# Sleep and Dreams > Research >  >  Exploration of the Dream Guides Phenomenon - lucidmax15895's Research Project

## Max ツ

Hello all,

Recently, there has been a lot of discussion about dream guides and such. Most newcomers and also some regular members are particularly interested in dream guides. 
My aim is to gather experienced members of the Dream Views forum that have found their dream guide, and are fairly sure that they can contact or communicate with them in their lucid dreams, so that we can find about more about dream guides, their nature, personality, causes, and the reason behind their appearances.
I hope that this quest will help in the advancement of dream science. As of yet, I didn't see any post regarding the investigation of dream guides. Please put forward your experiences with your dream guides, so that we can perhaps derive a solid and sensible reason behind the phenomenon.

What do I have to do?

Find your dream guide.

Since this project is aiming to find out more about dream guides, it is better if we have more members that already have found their dream guides. However, you are welcome to try nevertheless.

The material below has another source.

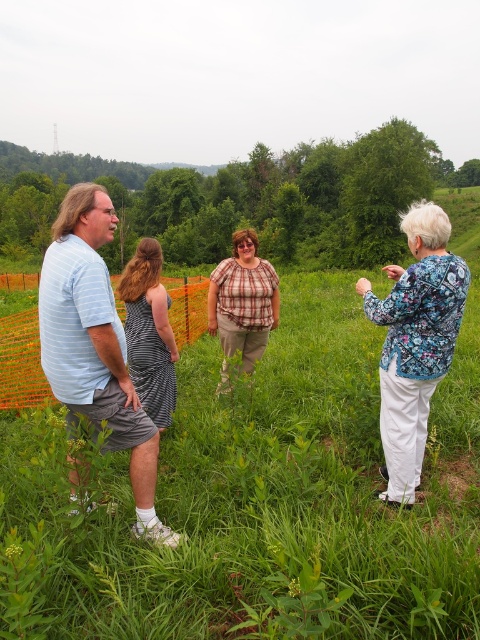
You are a photographer trying to capture a clear shot of the floral print blouse at right without the green grass at center blocking it. Based on their positions, can you adjust your camera angle to achieve this?

The green grass at center is in front of the floral print blouse at right, so adjusting the camera angle to focus behind the green grass at center might allow you to capture the floral print blouse at right without obstruction.

Based on the scene description, what is located at the coordinates point (257,500)?

The coordinates point (257,500) has green grass at center.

Learn to successfully communicate with it.

It will be hard to ask your dream guide about itself if you can not communicate with it, so it's better to first establish a successful relationship with your dream guide. Practice having talks with it, and, if possible, get it to appear in at least five or more dreams before attempting this.

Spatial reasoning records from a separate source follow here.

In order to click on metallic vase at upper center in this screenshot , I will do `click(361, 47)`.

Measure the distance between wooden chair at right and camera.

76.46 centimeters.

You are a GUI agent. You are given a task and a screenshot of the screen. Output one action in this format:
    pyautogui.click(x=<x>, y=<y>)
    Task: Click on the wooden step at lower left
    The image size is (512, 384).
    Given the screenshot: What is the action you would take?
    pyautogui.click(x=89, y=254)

Ask it the following questions.

1. Who are you?
2. Where do you come from?
3. Why are you here?
4. Are you a dream character?
5. How can you think for yourself? (optional)
6. How can you keep re-occurring?
7. How do you exist?
8. Are you a part of my subconscious.

Any any other general question you can think of, that will help us find out more about the nature of dream guides. If you have more suggestions, please post and I will add the here.

Share with us whatever response you get.

If you get a response from your dream guide, please post it here. I will also try my best to ask my dream guide about herself.


The aim.
After we have a considerable amount of responses, we can compare the results, and hopefully, derive some suitable explanation about the occurrence of dream guides. It doesn't matter if it takes you some time to get a response from your dream guide, the basic goal here is to collect responses from a range of different dream guides. Only one or two member will not be enough establish a solid fact, so please try and get some answers from your subconscious, if not your dream guide.



Lastly, if you have any suggestions for the improvement of the project itself OR it protocol, post them here. I would be glad to consider them, and I will edit this post if there is some promise in the suggestion you have offered.

Good luck, all!

----------